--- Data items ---
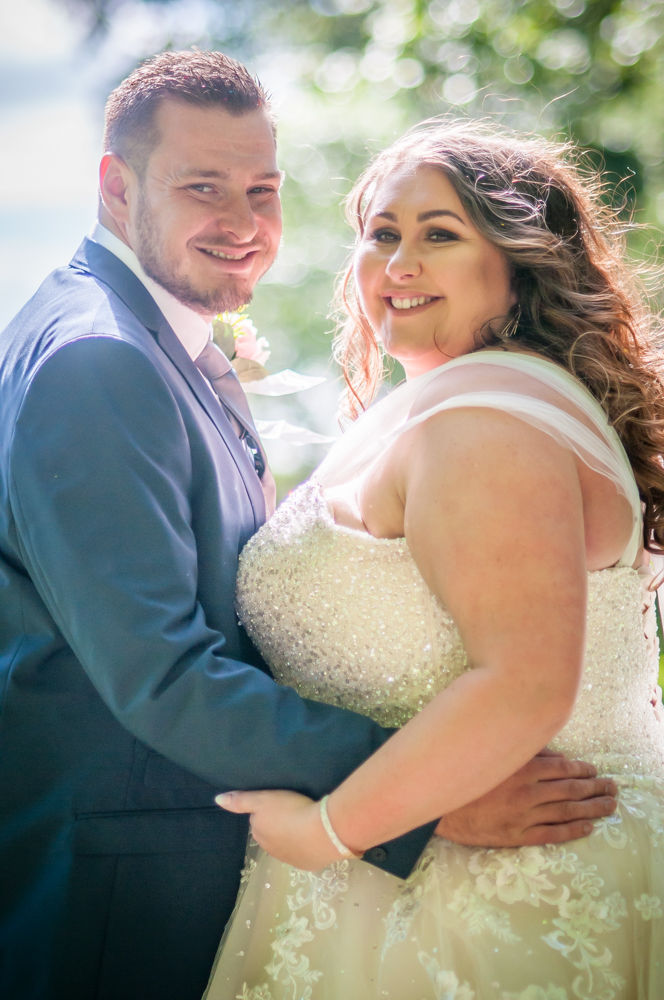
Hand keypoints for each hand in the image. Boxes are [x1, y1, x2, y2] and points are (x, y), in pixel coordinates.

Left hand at [215, 789, 343, 869]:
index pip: (259, 821)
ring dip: (292, 836)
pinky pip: (303, 853)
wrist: (323, 832)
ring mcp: (289, 859)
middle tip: (293, 811)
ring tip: (305, 822)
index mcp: (259, 833)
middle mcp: (270, 849)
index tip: (280, 803)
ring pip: (287, 845)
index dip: (269, 811)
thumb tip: (217, 799)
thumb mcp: (264, 799)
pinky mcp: (307, 865)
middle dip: (279, 825)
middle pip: (272, 834)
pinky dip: (306, 846)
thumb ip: (241, 800)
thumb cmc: (291, 810)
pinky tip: (314, 836)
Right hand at [435, 749, 616, 846]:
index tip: (595, 770)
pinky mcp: (517, 836)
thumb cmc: (467, 775)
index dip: (584, 770)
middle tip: (613, 788)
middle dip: (596, 788)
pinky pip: (552, 834)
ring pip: (567, 811)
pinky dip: (573, 831)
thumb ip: (525, 753)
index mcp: (523, 768)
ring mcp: (524, 816)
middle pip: (572, 790)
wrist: (440, 806)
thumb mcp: (495, 755)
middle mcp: (529, 792)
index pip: (564, 768)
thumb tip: (555, 756)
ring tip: (609, 806)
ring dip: (592, 808)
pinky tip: (588, 827)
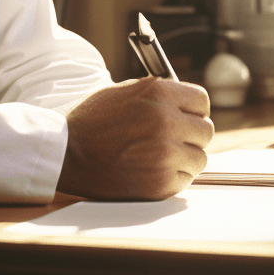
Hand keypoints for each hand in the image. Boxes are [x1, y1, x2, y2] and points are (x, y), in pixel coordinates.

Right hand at [56, 77, 213, 200]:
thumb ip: (159, 94)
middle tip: (174, 138)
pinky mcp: (161, 183)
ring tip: (159, 156)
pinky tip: (151, 170)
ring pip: (200, 158)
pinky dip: (172, 177)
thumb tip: (185, 102)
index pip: (201, 100)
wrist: (68, 154)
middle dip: (191, 134)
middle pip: (206, 130)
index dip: (194, 109)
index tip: (187, 116)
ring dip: (184, 158)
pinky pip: (185, 179)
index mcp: (159, 93)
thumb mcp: (125, 91)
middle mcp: (166, 122)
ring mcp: (165, 154)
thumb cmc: (93, 121)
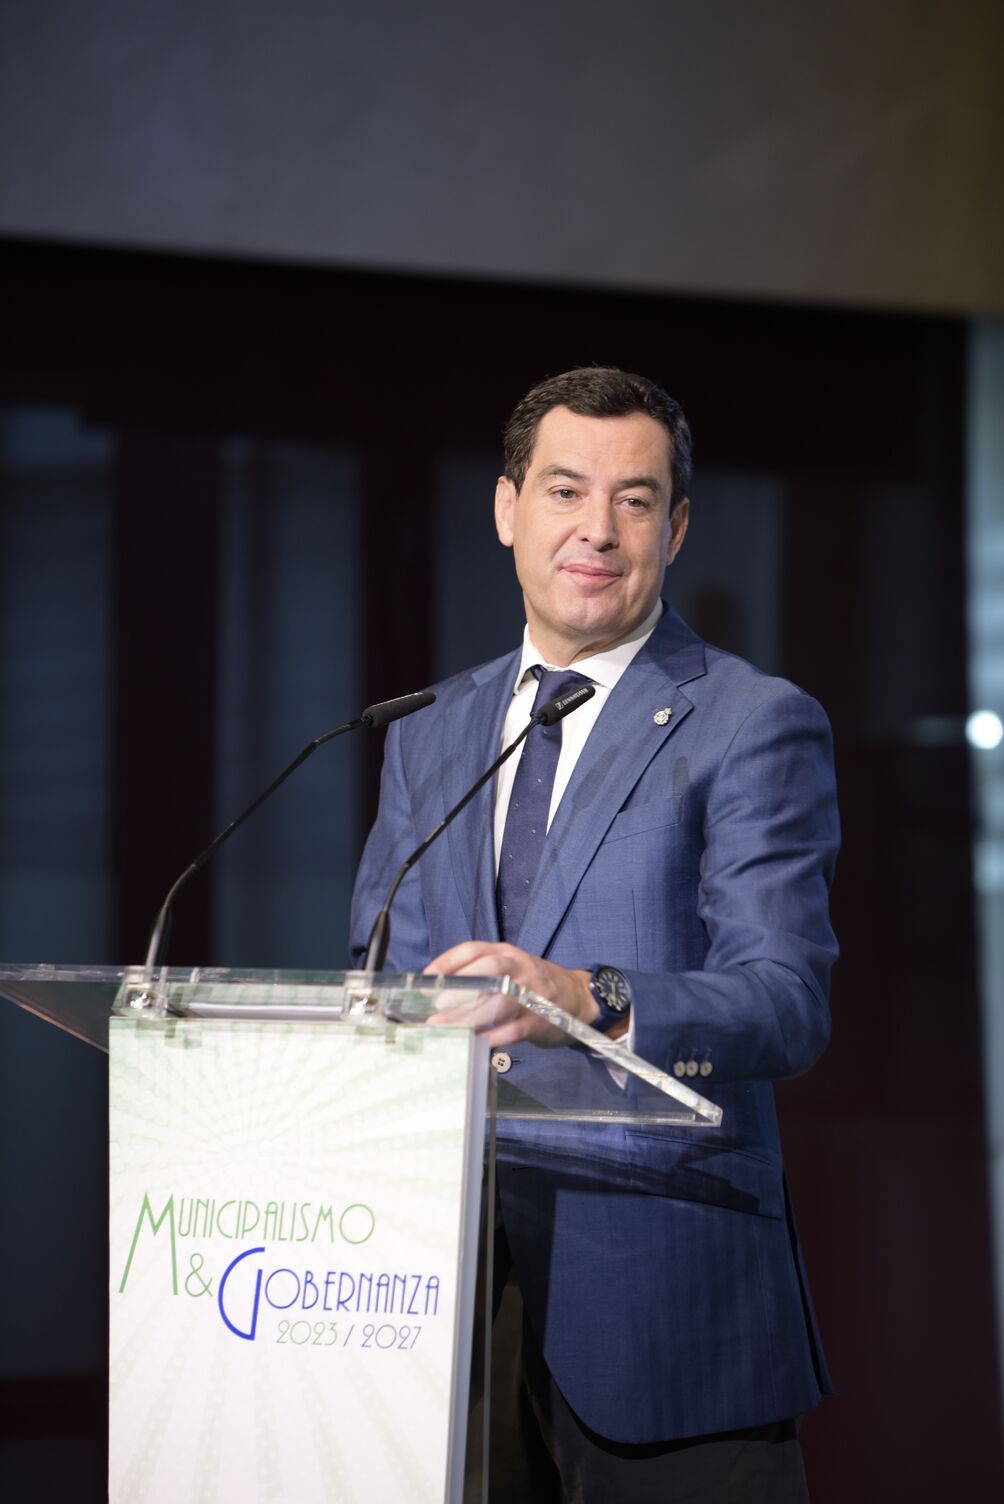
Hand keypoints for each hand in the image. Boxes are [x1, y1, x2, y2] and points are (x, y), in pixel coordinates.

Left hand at [422, 940, 598, 1047]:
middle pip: (488, 970)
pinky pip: (516, 1028)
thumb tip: (439, 991)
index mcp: (506, 953)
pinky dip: (495, 1036)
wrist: (578, 997)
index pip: (472, 949)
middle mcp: (519, 968)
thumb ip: (481, 974)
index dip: (446, 963)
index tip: (425, 980)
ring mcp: (533, 993)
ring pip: (500, 1001)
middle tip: (437, 1006)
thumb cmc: (532, 984)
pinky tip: (477, 1042)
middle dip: (460, 988)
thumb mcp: (510, 969)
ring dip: (471, 1016)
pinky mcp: (542, 1019)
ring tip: (447, 1029)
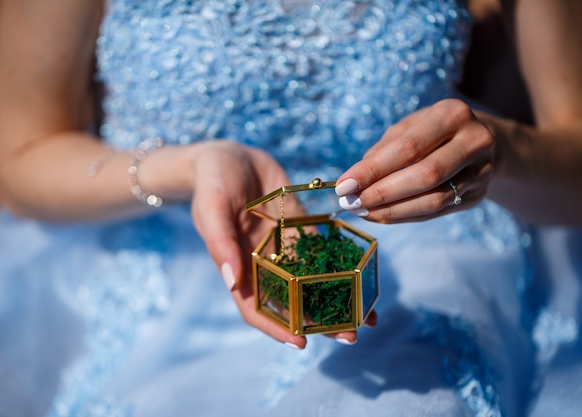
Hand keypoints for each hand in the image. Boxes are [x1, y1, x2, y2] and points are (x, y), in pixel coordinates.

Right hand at [189, 141, 374, 348]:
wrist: (231, 155)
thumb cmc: (213, 182)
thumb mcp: (212, 208)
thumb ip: (221, 243)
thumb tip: (234, 281)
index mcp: (239, 267)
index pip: (256, 309)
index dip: (277, 328)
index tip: (301, 343)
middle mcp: (264, 264)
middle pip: (293, 302)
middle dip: (320, 322)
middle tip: (351, 336)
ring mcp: (285, 248)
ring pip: (313, 281)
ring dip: (338, 299)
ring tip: (368, 314)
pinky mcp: (301, 229)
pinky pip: (324, 250)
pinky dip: (342, 264)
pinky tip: (364, 273)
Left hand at [335, 99, 494, 222]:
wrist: (481, 142)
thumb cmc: (433, 132)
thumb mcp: (409, 127)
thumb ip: (383, 151)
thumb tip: (353, 182)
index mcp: (452, 114)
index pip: (408, 147)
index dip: (373, 169)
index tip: (344, 185)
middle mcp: (474, 141)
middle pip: (425, 175)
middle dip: (382, 193)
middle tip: (351, 203)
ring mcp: (481, 170)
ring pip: (433, 200)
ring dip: (392, 210)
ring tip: (363, 211)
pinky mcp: (479, 195)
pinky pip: (437, 212)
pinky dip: (405, 216)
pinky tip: (381, 215)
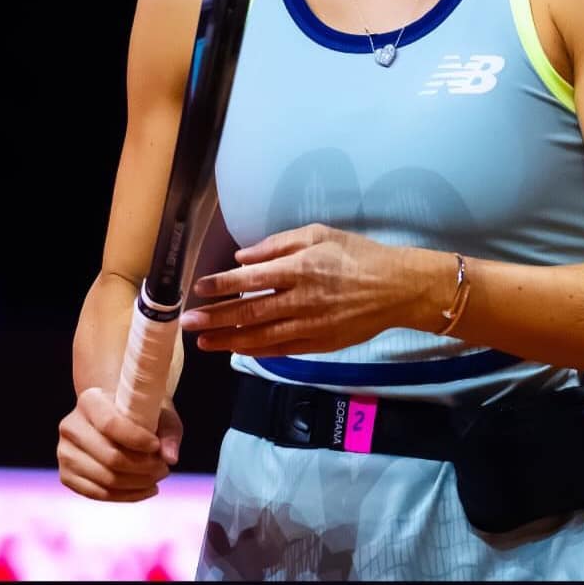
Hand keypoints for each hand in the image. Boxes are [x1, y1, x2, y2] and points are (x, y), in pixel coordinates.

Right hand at [57, 387, 182, 501]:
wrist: (116, 419)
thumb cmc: (140, 414)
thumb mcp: (159, 413)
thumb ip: (169, 432)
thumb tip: (171, 457)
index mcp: (89, 400)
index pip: (110, 424)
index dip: (136, 439)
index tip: (157, 446)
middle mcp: (71, 425)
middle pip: (109, 456)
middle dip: (142, 467)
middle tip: (164, 469)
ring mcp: (64, 453)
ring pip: (104, 479)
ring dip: (137, 484)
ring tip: (157, 479)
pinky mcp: (66, 476)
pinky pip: (97, 494)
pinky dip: (125, 495)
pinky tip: (144, 490)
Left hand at [181, 222, 450, 356]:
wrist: (395, 288)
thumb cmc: (357, 254)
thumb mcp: (320, 234)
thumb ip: (279, 244)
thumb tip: (243, 258)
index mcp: (299, 267)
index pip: (250, 277)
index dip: (221, 284)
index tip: (198, 288)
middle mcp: (300, 298)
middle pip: (249, 310)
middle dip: (215, 317)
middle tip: (188, 323)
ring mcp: (308, 325)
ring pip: (260, 335)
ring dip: (229, 339)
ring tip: (204, 343)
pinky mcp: (318, 344)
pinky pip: (281, 349)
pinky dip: (257, 350)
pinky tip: (238, 350)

--- Task item ---
From the opening line of the entries above to the line that holds "ring mcp: (524, 816)", inclusive, reproduce each line exactly and omit any picture.

--- Problem solution ---
Hand keypoints for each hand in the image. Boxes are [x1, y1, x2, y2] and points are (x, y), in pixel coordinates.

Left hand at [215, 789, 343, 869]:
index pip: (259, 821)
ring dip: (292, 836)
pinky pip: (303, 853)
wrist: (323, 832)
ring mcp: (289, 859)
middle tip: (293, 811)
ring tip: (305, 822)
index mcp: (259, 833)
middle mcp: (270, 849)
index tip: (280, 803)
ring pip: (287, 845)
index dip: (269, 811)
thumb tip: (217, 799)
thumb mcp: (264, 799)
pinky mcp: (307, 865)
middle dip: (279, 825)
middle pip: (272, 834)
pinky dip: (306, 846)
thumb ip: (241, 800)
thumb cmc: (291, 810)
pinky tip: (314, 836)
Right hand at [435, 749, 616, 846]:
index tip: (595, 770)
pinky mcp: (517, 836)
thumb cmc: (467, 775)
index dip: (584, 770)
middle tip: (613, 788)
middle dip: (596, 788)
pinky pip: (552, 834)
ring pip: (567, 811)
pinky dip: (573, 831)
thumb ip: (525, 753)
index mcp: (523, 768)
ring mcp: (524, 816)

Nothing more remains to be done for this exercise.